Profits interests have the flexibility to be used for a wide variety of purposes. Profits interests are frequently used as equity compensation and granted to employees, consultants, advisors, or board members in exchange for services.  When used as equity compensation, profits interests help attract, retain, incent, and reward employees or other service providers. Profits interests may also be issued to investors or other capital providers as a form of additional return on investment.

Profits interests typically have a junior position in the capital structure of the company.  LLCs that issue profits interests will often have multiple equity interests, rights, and order of payout distributions, which is referred to as a “waterfall”.  Profits interests issued as equity compensation typically do not share in waterfall distributions until after capital interests have begun to receive value. Further, profits interests will commonly only share in distributions after a specific equity value or other threshold amount has been reached.

Vesting Conditions

When used as equity compensation, profits interests are granted as of a certain date and often include vesting conditions. Vesting conditions are requirements that must be met before the employee (service provider) is entitled to the full value of the units granted.  Vesting conditions relate to the achievement of certain objectives for the employee or company, and are often designed to support shareholder value creation strategies.

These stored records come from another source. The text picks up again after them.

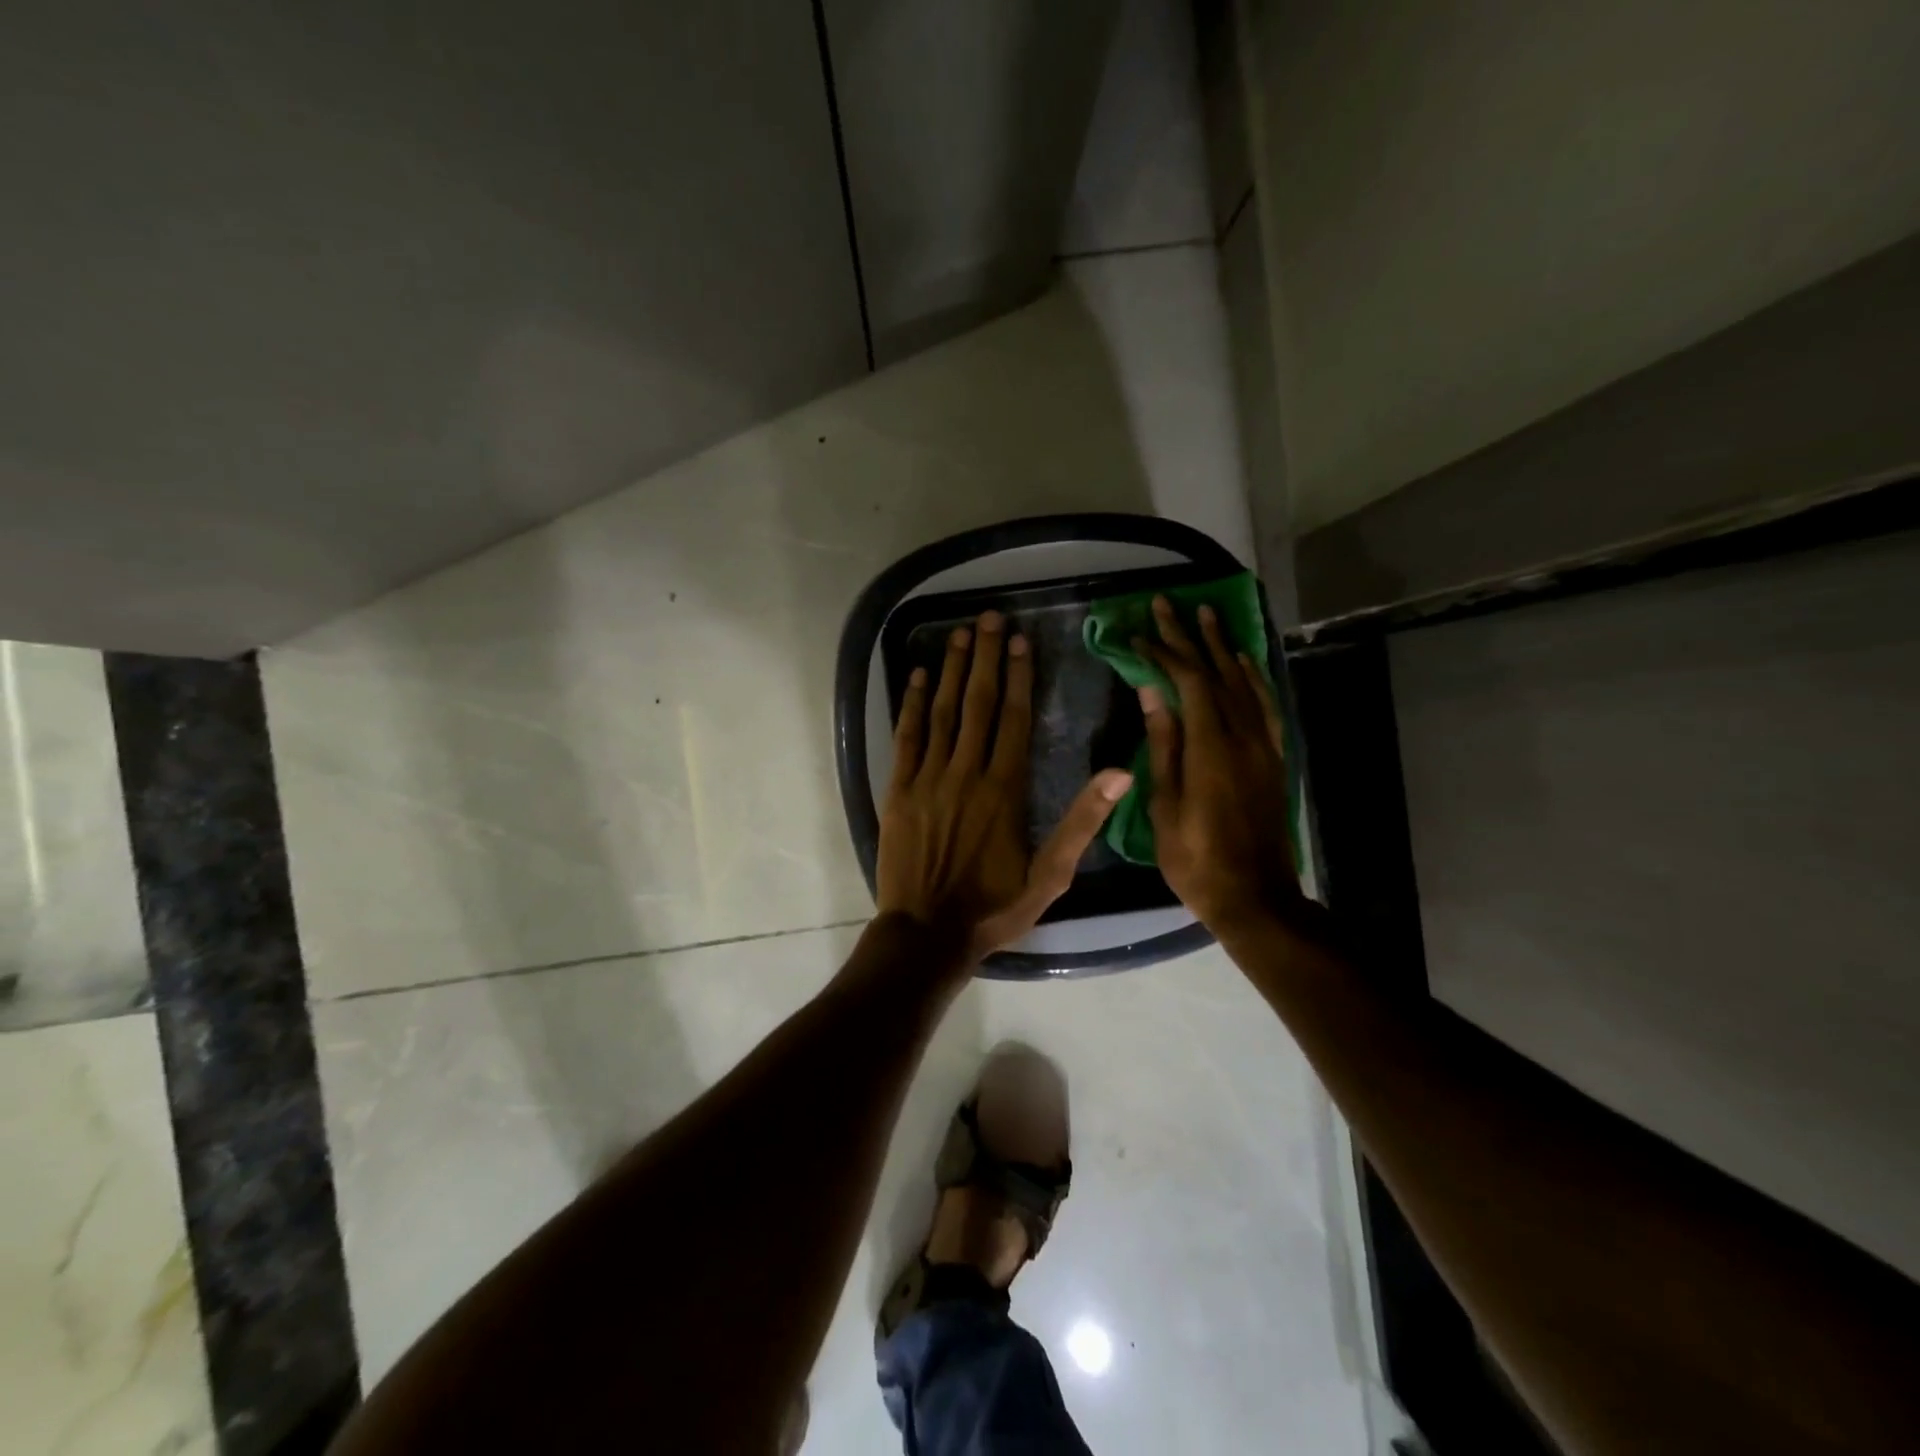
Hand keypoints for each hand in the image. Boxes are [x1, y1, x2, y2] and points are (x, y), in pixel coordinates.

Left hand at [878, 611, 1131, 962]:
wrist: (927, 934)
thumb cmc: (994, 908)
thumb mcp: (1050, 876)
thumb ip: (1082, 823)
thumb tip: (1119, 773)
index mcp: (1005, 789)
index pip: (1015, 718)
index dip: (1019, 676)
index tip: (1019, 640)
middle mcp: (966, 773)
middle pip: (979, 704)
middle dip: (985, 658)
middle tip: (987, 617)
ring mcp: (928, 779)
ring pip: (943, 712)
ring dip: (952, 671)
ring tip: (959, 634)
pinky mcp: (899, 791)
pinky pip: (906, 738)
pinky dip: (912, 705)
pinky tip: (917, 677)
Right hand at [1135, 595, 1298, 932]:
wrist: (1255, 895)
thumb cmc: (1196, 858)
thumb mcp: (1165, 805)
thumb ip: (1163, 745)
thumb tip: (1152, 693)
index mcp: (1211, 746)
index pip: (1187, 682)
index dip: (1162, 653)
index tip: (1137, 634)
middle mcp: (1243, 735)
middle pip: (1215, 672)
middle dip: (1189, 636)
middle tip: (1168, 603)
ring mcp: (1264, 745)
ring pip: (1244, 682)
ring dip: (1223, 646)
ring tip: (1207, 615)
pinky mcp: (1274, 757)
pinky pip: (1267, 705)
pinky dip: (1253, 677)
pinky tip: (1243, 662)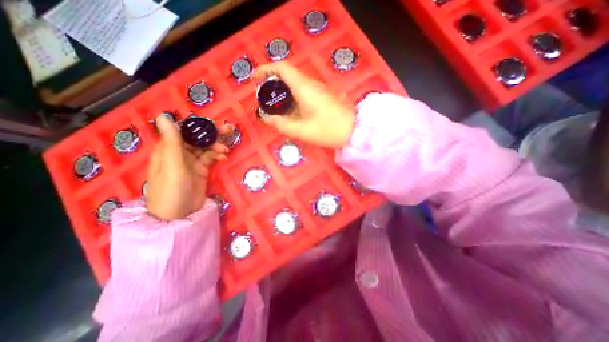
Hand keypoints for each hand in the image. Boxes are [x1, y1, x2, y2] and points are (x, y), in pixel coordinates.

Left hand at [146, 116, 227, 220]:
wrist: (179, 215)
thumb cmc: (171, 190)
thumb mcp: (172, 166)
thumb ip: (172, 142)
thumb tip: (163, 116)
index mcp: (168, 149)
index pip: (184, 130)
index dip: (198, 125)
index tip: (213, 122)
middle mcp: (179, 153)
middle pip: (197, 138)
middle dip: (212, 133)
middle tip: (228, 129)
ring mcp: (191, 162)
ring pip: (205, 147)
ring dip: (216, 145)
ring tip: (226, 148)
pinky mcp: (201, 170)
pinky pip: (210, 158)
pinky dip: (217, 155)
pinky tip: (223, 157)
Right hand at [254, 62, 357, 147]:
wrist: (354, 131)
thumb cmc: (328, 130)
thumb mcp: (302, 130)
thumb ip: (282, 124)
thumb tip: (267, 119)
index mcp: (304, 87)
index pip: (282, 67)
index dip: (266, 69)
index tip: (256, 80)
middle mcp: (311, 84)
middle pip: (288, 75)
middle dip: (272, 83)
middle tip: (265, 99)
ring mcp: (318, 90)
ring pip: (296, 84)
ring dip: (283, 92)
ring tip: (276, 108)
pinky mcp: (323, 96)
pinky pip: (304, 92)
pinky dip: (293, 98)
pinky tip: (292, 112)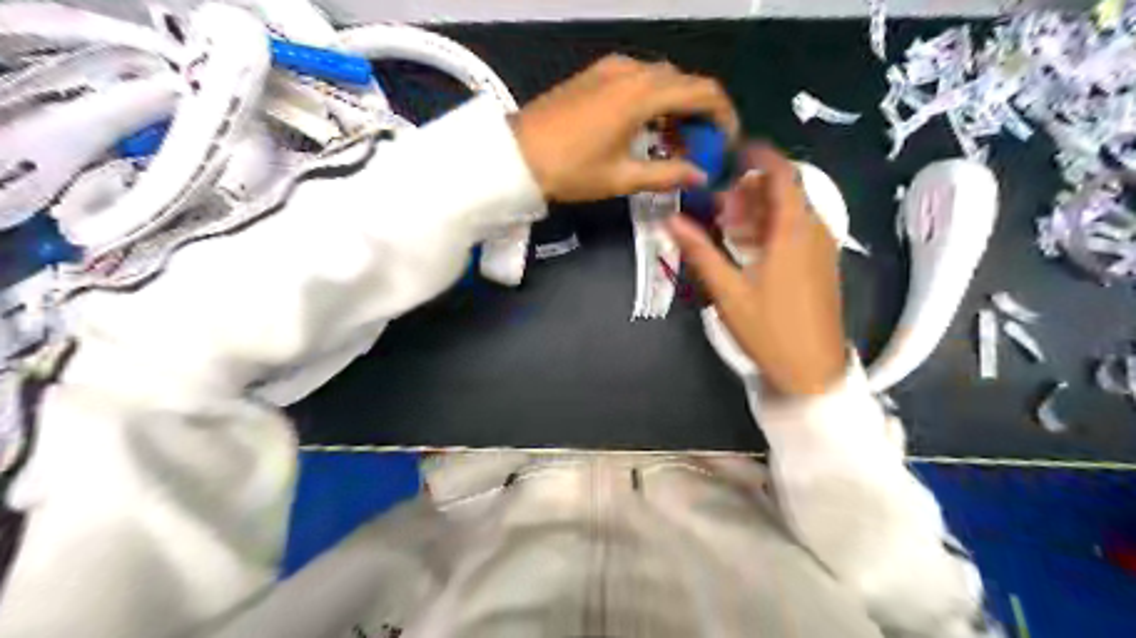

Vesting for profits interests can be based on service or performance conditions. Service vesting is based on continued employment for a certain period of time. Performance vesting relates to achieving specific business goals set by management, shareholders, or investors. Performance vesting targets are often tied to increases in income and equity value, or a sale of the company.

Once vesting conditions are satisfied, the employee (or service provider) will be fully entitled to the economic value of the units. This will be defined in the operating agreement of the LLC and based on the waterfall.  Payout on vested units can result from distribution of income, redemption, or a liquidity event (such as a sale) of the company.

Favorable Tax Treatment

Profits interests are often designed to take advantage of favorable tax treatment under certain “safe harbor” provisions of the IRS revenue procedures and tax code.  Profits interests that comply with these requirements would not be taxable at the grant date.  For overall tax purposes, LLCs typically operate as pass-through entities. As a result, any share of income or distributions attributed to the profits interests would be subject to income taxes for the recipient.  At any redemption, a member holding profits interests would be potentially subject to capital gains taxes.

Accounting Requirements

As a form of equity compensation, profits interests are reflected on the financial statements of the company according to U.S. GAAP.  Notably, the value attributed to profits interests for accounting is different than for tax purposes. For financial statement reporting, profits interests will be classified as subject to either expense or liability treatment, which will determine how the fair value of the units will be recorded. The fair value of the units is based on a valuation method that considers the capital structure of the company, rights of various equity interests, and the potential for future income and equity value of the profits interests.   

Summary

With the growth in businesses organized as an LLC, the use of profits interests as a form of equity compensation continues to expand.  Profits interests provide an attractive combination of flexibility, tax benefits, and the ability to support a variety of business objectives.  This special form of equity compensation provides the opportunity to create increased income and greater wealth for employees, investors, and members.